Winning the House, Democrats Vow to Check and Balance Trump

Winning the House, Democrats Vow to Check and Balance Trump

Winning the House, Democrats Vow to Check and Balance Trump

Nancy Pelosi, Elijah Cummings, and Jerry Nadler now have the power to hold the president to account.


The Constitution of the United States establishes a system of checks and balances. Unfortunately for the republic, this system was rendered meaningless by House Speaker Paul Ryan and Senate majority leader Mitch McConnell during the first two years of Donald Trump’s presidency. The legislative branch did not temper the worst excesses of the executive branch. It sustained and enhanced them. Trump wanted this arrangement to continue.

On Tuesday, however, the American people chose a different arrangement. Though they kept the Senate in Republican hands—with an enhanced majority for McConnell’s caucus—voters elected a House of Representatives that will be controlled by the Democrats.

As it became clear that her party would take charge of the chamber following the most contentious midterm election in modern American history, House Democratic leader Nancy Pelosi of California announced that “Today is more than about Democrats and Republicans. It is about restoring the Constitution’s checks and balances to the Trump administration.”

That was a sweeping statement. And rightly so. What has taken place is epic in character, and strikingly consequential for the future of an American experiment that has since 2016 been battered by Trump and his partisan allies.

The size of the Democratic majority will be decided by the final counts and recounts. But the fact of the shift that the voters initiated on Tuesday restores a measure of balance to Washington after two years of absolute domination by a Republican Party that has been remade in Donald Trump’s image. The consequences of this development for Trump were summed up by Maryland Congressman Elijah Cummings, the Democrat who will take charge of the powerful House Oversight and Government Reform Committee.

A lawyer, who has served in the House for more than two decades, Cummings spoke of his new duties in starkly constitutional terms. “I want to look at all the things the president has done that go against the mandates of our founding fathers in the Constitution,” he declared. “We need accountability, transparency, integrity, and honesty from this administration.”

“Right now, we have a president who is accountable to no one,” Cummings told CNN. That, he explained, is about to change.

How much it changes is an issue of great concern to grassroots activist across the country, who have from the first days of Trump’s tenure argued that Congress must address this president’s blatant disregard for his oath of office and the rule of law. “The change in control over the U.S. House of Representatives marks a significant step forward, but it will not, on its own, end Donald Trump’s corrupt and dangerous reign,” says Tom Steyer, the founder of NextGen America who has poured energy and resources into organizing the national Need to Impeach movement.

“The American people have voted for real change, and it’s critical that these new representatives recognize this will only come with a true political reckoning for the corruption, self-dealing, and lawlessness exemplified by Mr. Trump,” Steyer said after if became clear Democrats would take the House. “He cannot be permitted to continue to break the law with impunity.”

The oversight committee will not be alone in reasserting the system of checks and balances. Incoming House Judiciary Committee chairman Jerry Nadler (D-NY) says Trump is “going to learn he’s not above the law.” The extent to which Trump will be held to account depends, at least to some extent, on the conclusions that are drawn from special counsel Robert Mueller’s probe into Russian interference in the 2016 presidential election. Nadler has been an ardent defender of the Mueller investigation. And he is well aware of the issues it could raise for Trump and for Congress.

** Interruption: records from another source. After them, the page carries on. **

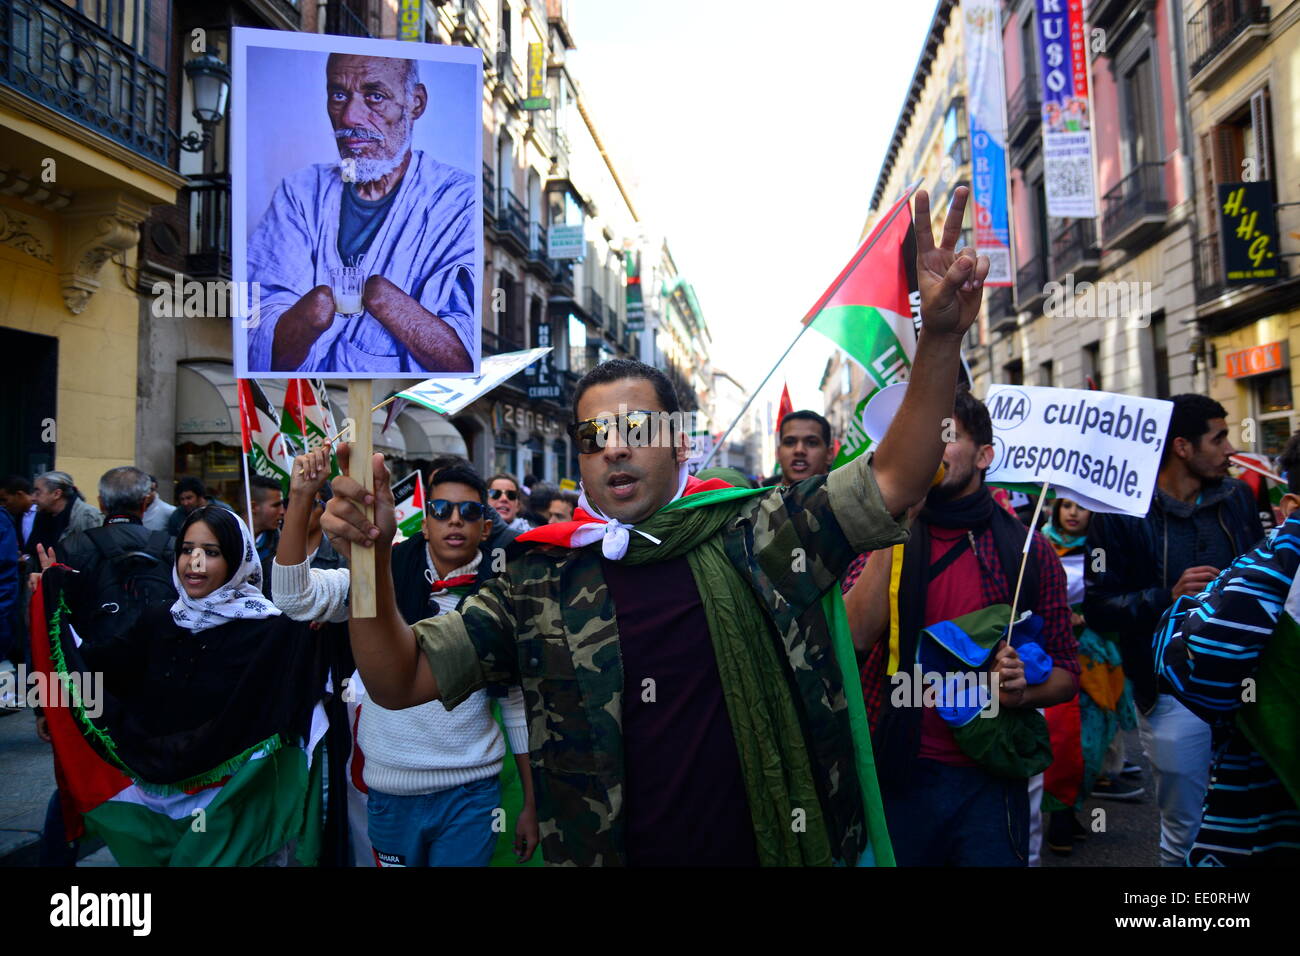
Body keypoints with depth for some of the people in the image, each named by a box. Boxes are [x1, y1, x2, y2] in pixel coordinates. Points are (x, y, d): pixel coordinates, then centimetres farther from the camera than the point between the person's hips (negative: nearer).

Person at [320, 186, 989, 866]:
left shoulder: (758, 536, -6)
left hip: (780, 846, 0)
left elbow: (893, 479, -8)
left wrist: (939, 339, -20)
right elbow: (400, 681, -5)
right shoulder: (540, 584, -5)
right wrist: (374, 556, -21)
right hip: (600, 850, 1)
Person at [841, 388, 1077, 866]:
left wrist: (1023, 691, -16)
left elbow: (1066, 673, 6)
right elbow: (853, 638, -16)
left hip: (990, 778, 0)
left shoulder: (1029, 551, 0)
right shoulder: (884, 539, 0)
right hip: (897, 774, 0)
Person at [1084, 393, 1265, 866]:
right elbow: (1099, 606, -11)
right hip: (1173, 694, -4)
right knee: (1183, 832, 7)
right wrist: (1169, 597, -23)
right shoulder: (1122, 513, -8)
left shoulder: (1237, 497, 8)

The incoming Judiciary Committee chair told Politico last year, “If you are actually going to remove a president from office, you are in effect nullifying the last election. Certainly the people who voted for him will think you’re nullifying the election. It’s OK to do that. It may be necessary to do that—as long as you have persuaded a sufficient fraction of the president’s former supporters, the people who voted for him, that you have to, that it’s necessary.”

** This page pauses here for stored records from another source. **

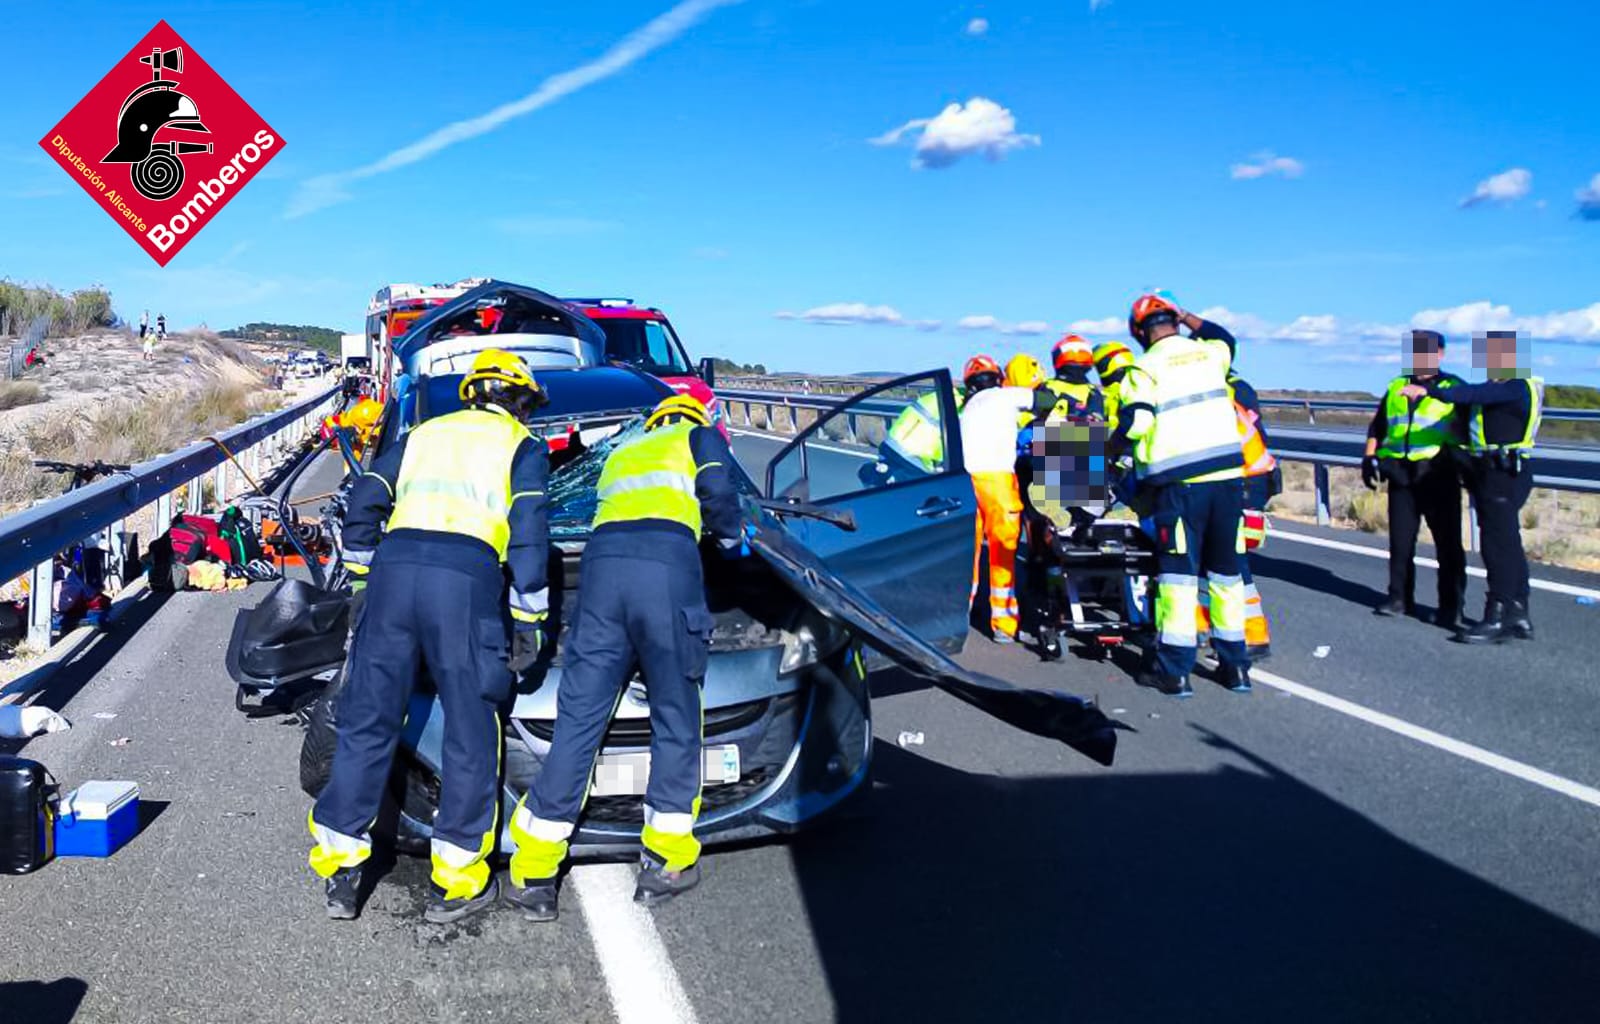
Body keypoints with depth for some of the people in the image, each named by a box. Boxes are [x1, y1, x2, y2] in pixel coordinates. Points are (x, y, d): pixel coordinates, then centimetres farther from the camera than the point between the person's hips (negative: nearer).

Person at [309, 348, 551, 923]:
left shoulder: (424, 433, 28)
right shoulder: (524, 445, 16)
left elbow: (364, 502, 20)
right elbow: (528, 534, 4)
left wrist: (363, 578, 26)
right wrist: (529, 623, 5)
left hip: (394, 569, 4)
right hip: (467, 579, -4)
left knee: (368, 720, 10)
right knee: (471, 734, 6)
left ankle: (340, 873, 14)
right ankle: (458, 883, 10)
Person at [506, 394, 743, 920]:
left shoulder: (619, 455, 41)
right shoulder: (699, 436, 26)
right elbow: (718, 491, 9)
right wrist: (733, 537, 26)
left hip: (602, 561, 4)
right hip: (668, 565, -4)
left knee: (577, 721, 2)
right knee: (677, 720, 8)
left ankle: (532, 874, 3)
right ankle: (666, 863, 11)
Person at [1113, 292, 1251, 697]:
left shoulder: (1147, 367, -4)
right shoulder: (1208, 351, 11)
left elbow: (1135, 422, -14)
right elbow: (1226, 338, 35)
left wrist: (1110, 449, 2)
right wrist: (1186, 316, 38)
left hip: (1180, 481, -4)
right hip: (1227, 471, 5)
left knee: (1179, 571, 0)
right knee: (1226, 569, 12)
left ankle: (1175, 669, 1)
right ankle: (1234, 664, 18)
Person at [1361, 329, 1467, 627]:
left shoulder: (1455, 388, 3)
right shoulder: (1396, 387, 15)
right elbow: (1376, 427, 21)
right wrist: (1370, 458, 11)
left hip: (1438, 475, -4)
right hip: (1400, 475, 4)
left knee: (1448, 543, 0)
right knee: (1400, 540, 8)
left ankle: (1451, 606, 6)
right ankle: (1400, 597, 18)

Nadler, like Cummings, is a senior member of the House. He will not rush to judgment. But he has said that “we are going to have to do something to provide a check and balance, to protect the rule of law and to protect the legitimacy of one of our most important institutions.”

In other words, the oath that key members of the House swear to “support and defend the Constitution of the United States against all enemies, foreign and domestic” will now be more than an empty promise.